CRAZY HEART  Original Motion Picture Soundtrack (2010 NewWest)

Produced by T Bone Burnett and Stephen Bruton

I grew up on this kind of music. I remember long drives to the cottage, singing away to the hits by Hank Jr., Hank Sr., Johnny, Willie, and Waylon…all those great artists. So to hear Jeff Bridges perform his character Bad Blake’s songs on this soundtrack is already in the ballpark of music I love. The great thing about this soundtrack is that it’s loaded with awesome original tunage such as “Fallin’ & Flying'” and “The Weary Kind”, but it also has great oldies by Townes, Buck and Waylon. There’s even a classic Lightnin’ Hopkins blues.

CRAZY HEART_0004Buck Owens’ “Hello Trouble” (1964) is lyrically as apt as ever.  Townes Van Zandt’s “If I Needed You” (1972) is laden with emotion within an inventive dual-track lead vocal.  But it’s “Once A Gambler” by Hopkins that I am spellbound by.  It’s shocking how vibrant this old recording is, and it’s gotta be 50 years old.  Much like the singer’s name, the playing, singing and song itself are electrifying.  You couldn’t record this better today with all the computers in the world.

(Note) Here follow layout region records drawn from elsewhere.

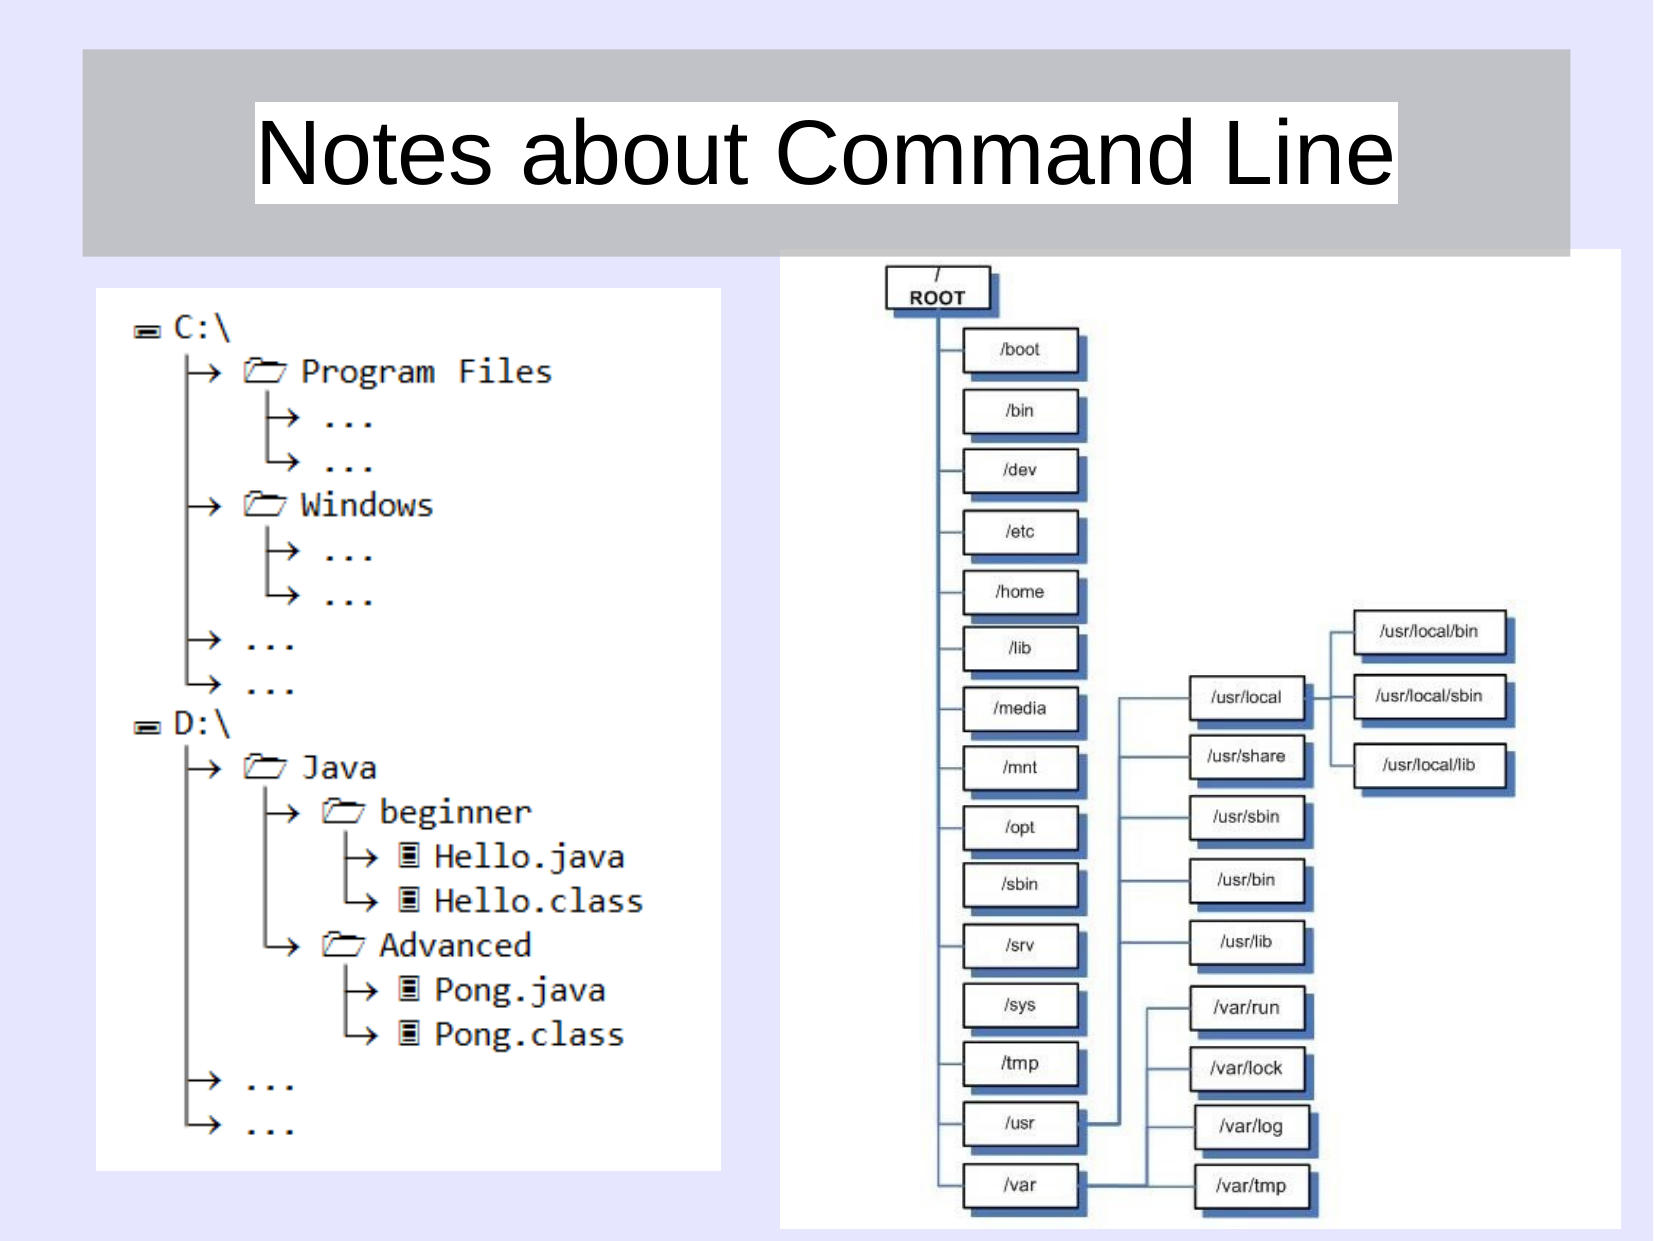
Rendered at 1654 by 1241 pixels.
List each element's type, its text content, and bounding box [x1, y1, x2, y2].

picture [96, 288, 721, 1171]
title Notes about Command Line [82, 49, 1571, 257]
picture [780, 249, 1621, 1229]
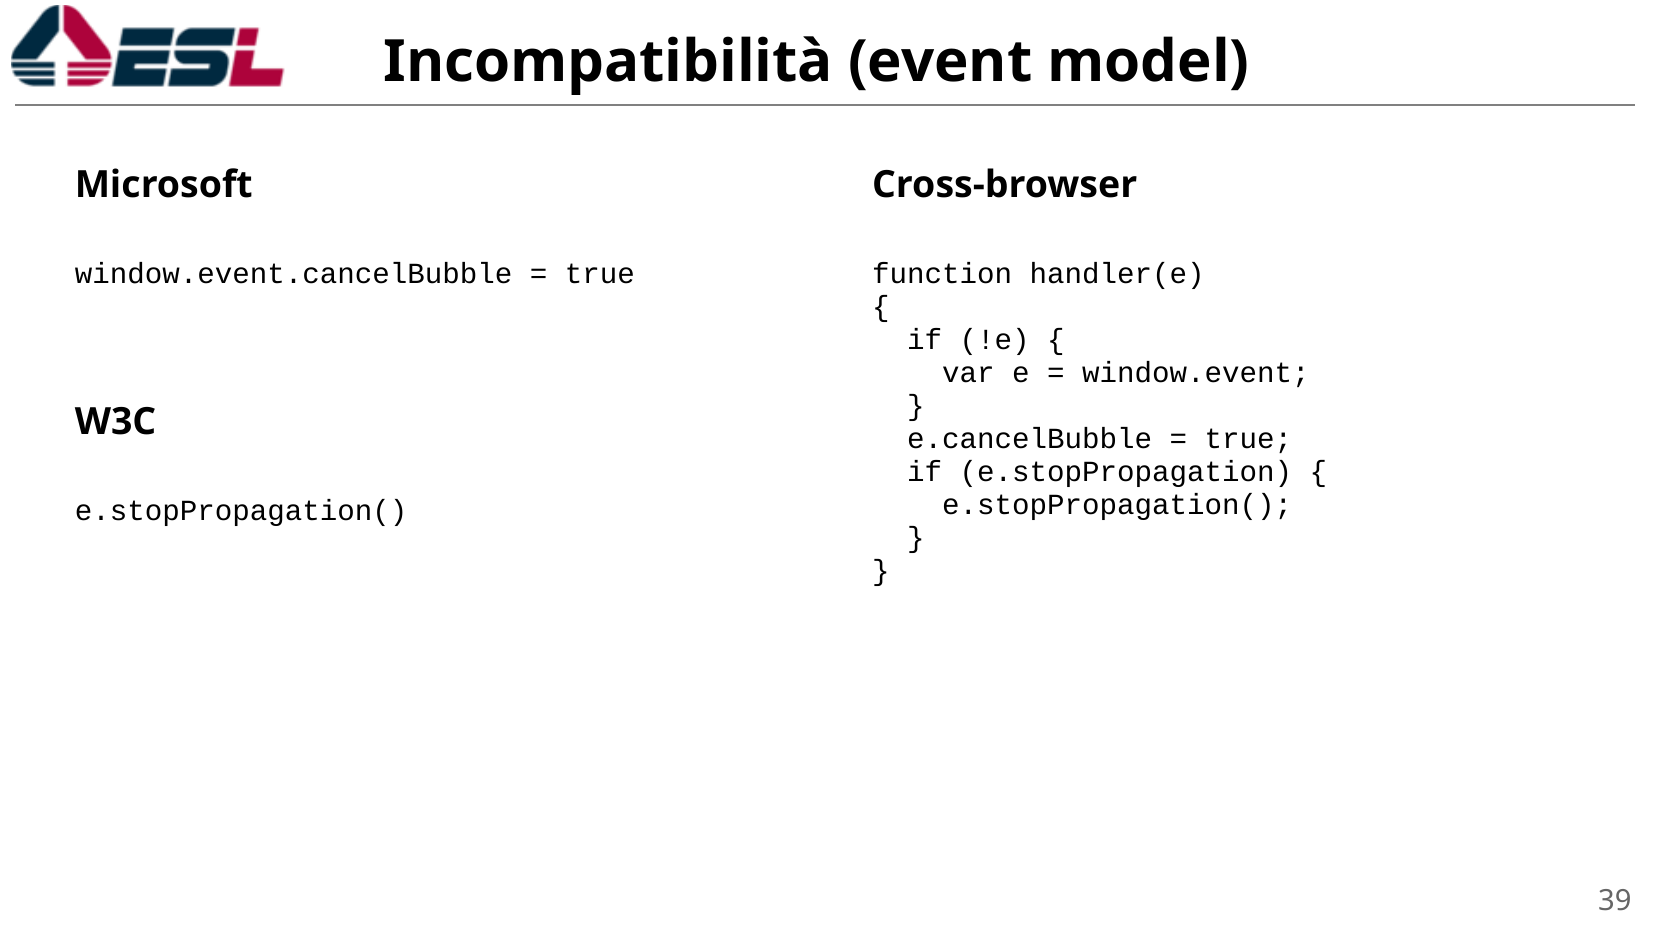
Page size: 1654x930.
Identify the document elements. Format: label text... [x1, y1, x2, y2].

text_box Microsoft window.event.cancelBubble = true W3C e.stopPropagation() [60, 150, 691, 871]
text_box Cross-browser function handler(e) { if (!e) { var e = window.event; } e.cancelBubble = true; if (e.stopPropagation) { e.stopPropagation(); } } [857, 150, 1606, 871]
title Incompatibilità (event model) [335, 0, 1653, 103]
picture [11, 5, 288, 90]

Meanwhile, Jeff’s performance on “Somebody Else” is more rock n’ roll; this is an original tune by T Bone Burnett and Stephen Bruton. It has a live sound to it.   Bridges’ lead vocal edges into nasal territory, but the dude was 61 years old at the time.  Another new tune, “I Don’t Know” by Ryan Bingham is firmly in 80’s Steve Earle territory, and that’s fine by me.

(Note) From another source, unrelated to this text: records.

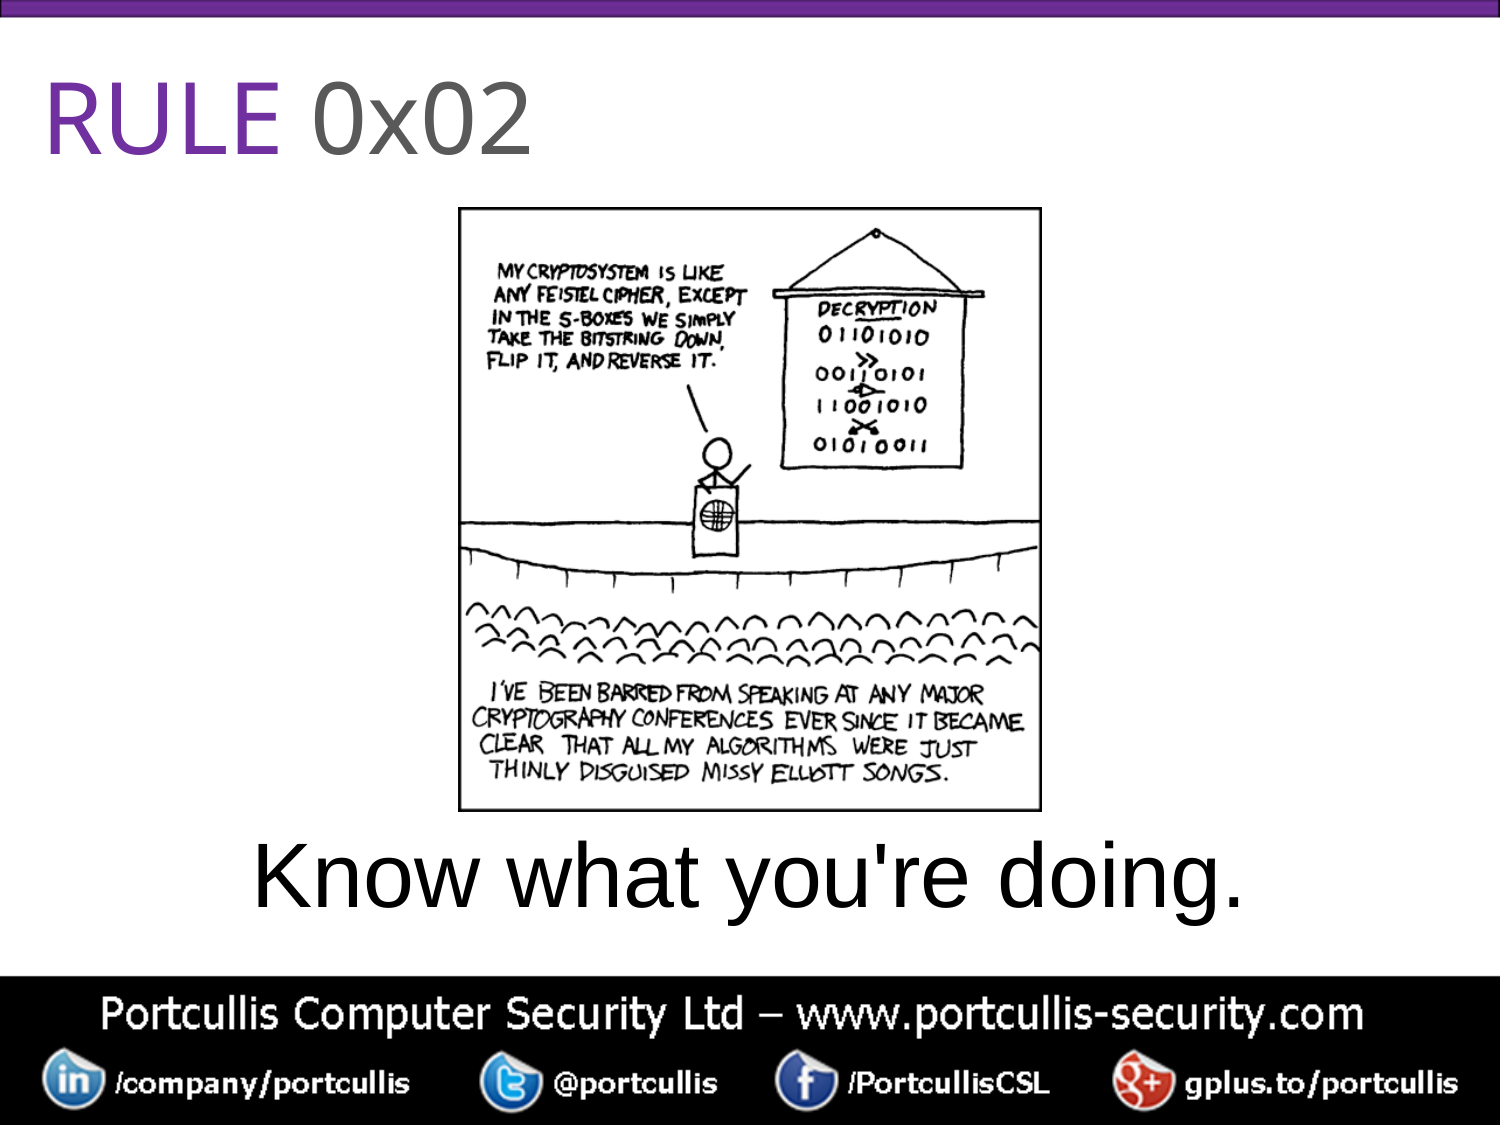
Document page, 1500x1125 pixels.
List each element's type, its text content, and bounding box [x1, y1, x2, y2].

picture [0, 934, 1500, 1125]
text_box Know what you're doing. [0, 808, 1500, 934]
picture [0, 0, 1500, 812]
title RULE 0x02 [41, 42, 1434, 202]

The main song from the soundtrack is “Fallin’ & Flying”, which appears twice:  Once sung by Jeff, and once as a duet with his co-star Colin Ferrell.  A couple years back, I sent Aaron a CD with the Jeff/Colin version of “Fallin’ & Flyin'” on it.  His comment:

I saw Crazy Heart and I thought they did a fairly credible job, but I very rarely like it when Hollywood types do these types of films. Leave the singing to the singers (I’m looking at you, Gwenyth Paltrow!). Still, this Bridges/Ferrell track is roadhouse-worthy.

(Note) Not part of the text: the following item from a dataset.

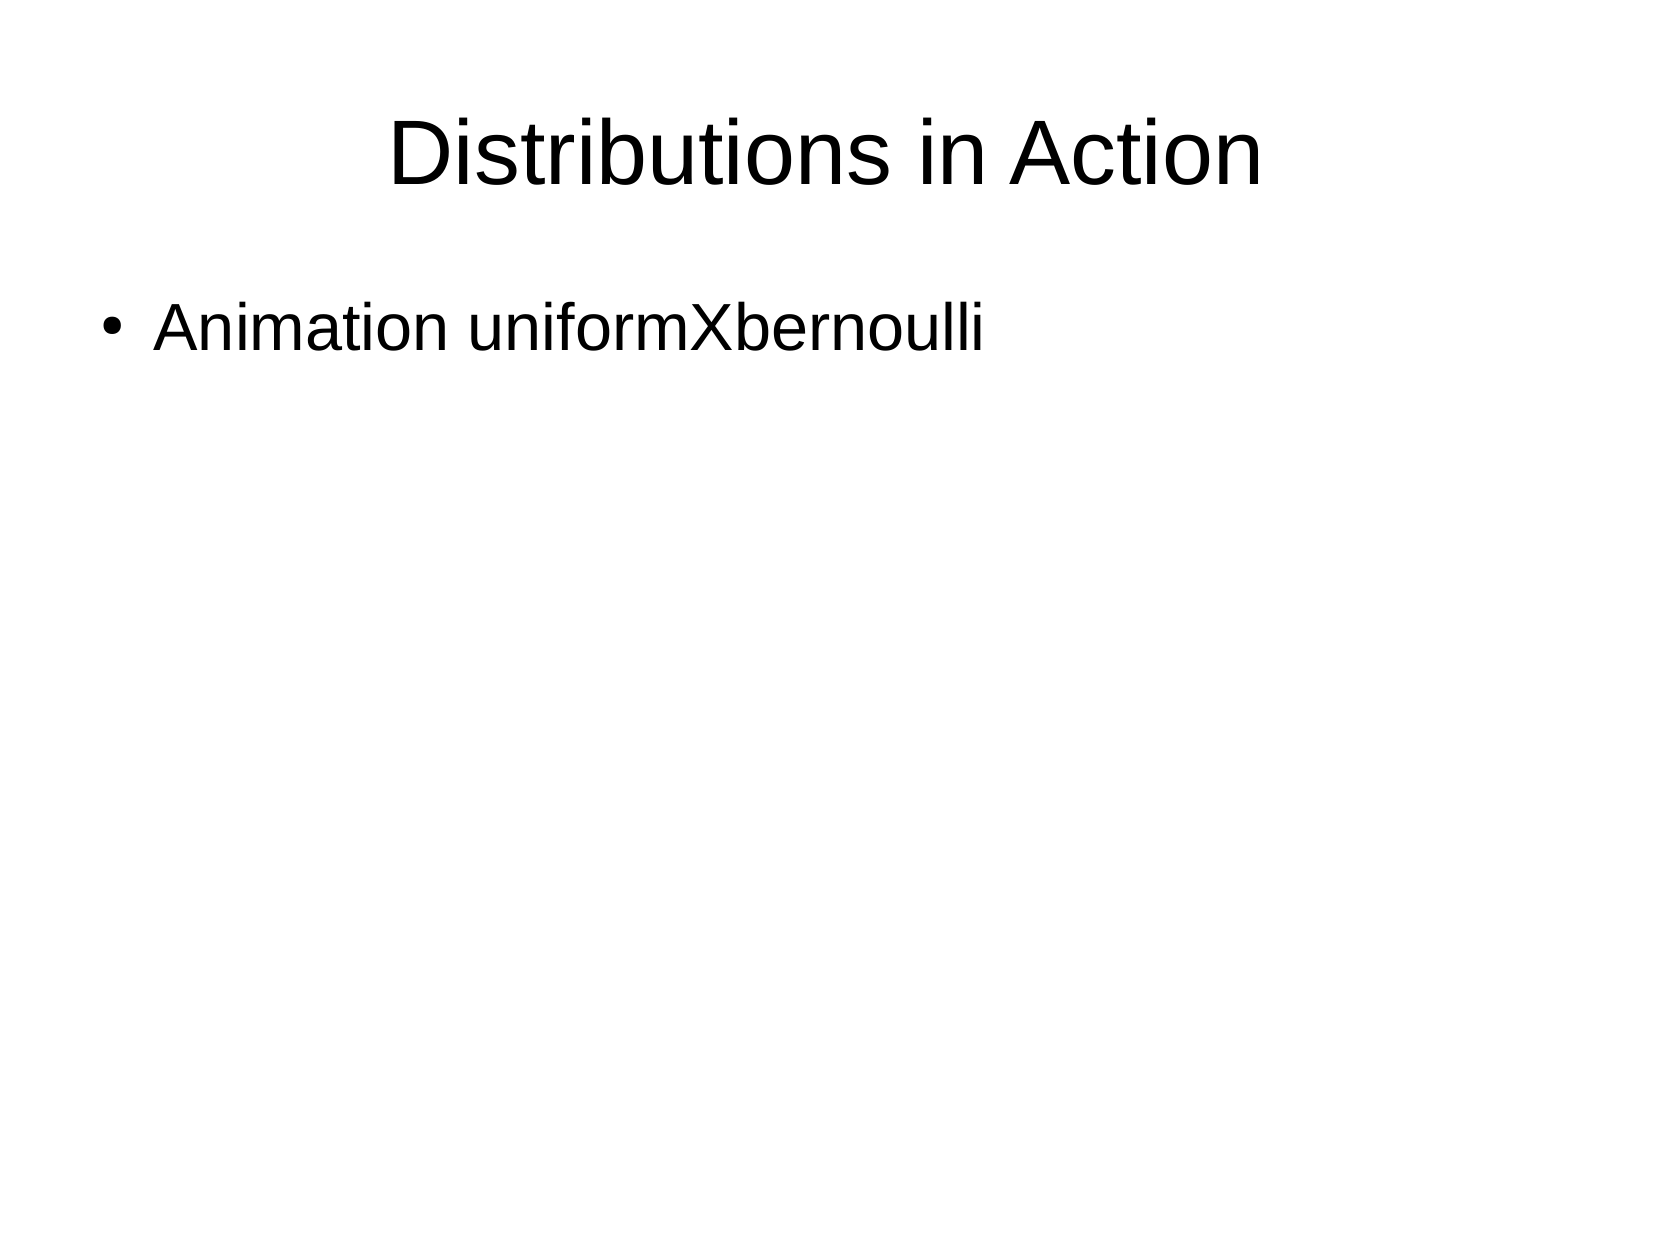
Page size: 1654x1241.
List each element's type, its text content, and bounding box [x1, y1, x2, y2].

list Animation uniformXbernoulli [82, 290, 1571, 1109]
title Distributions in Action [82, 49, 1571, 257]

Sure, in some cases I would agree with that. Nobody needed Eddie Murphy to make an album for example.  In the case of “Fallin’ & Flyin'”, I really like this track.  It was written to suit Jeff’s leathery but expressive singing voice.  Jeff Bridges is no slouch; I’m sure Kris Kristofferson taught him a few tricks when they jammed behind the scenes during Heaven’s Gate.   Jeff’s slant on “I Don’t Know” is more country than Bingham’s and features piano and squeezebox.  I believe I am well on record for being a fan of the Dude in the first place.

There’s only one tune I didn’t like, which is “Reflecting Light” by Sam Phillips (2004).  Sorry Sam.  It’s not you; it’s me.

My only regret is picking up the single disc version before I knew there was a double disc with even more tunes. At some point in the future I’ll trade up. I got this used, at Encore Records, so not a huge expense (I paid $10) and I can always trade up.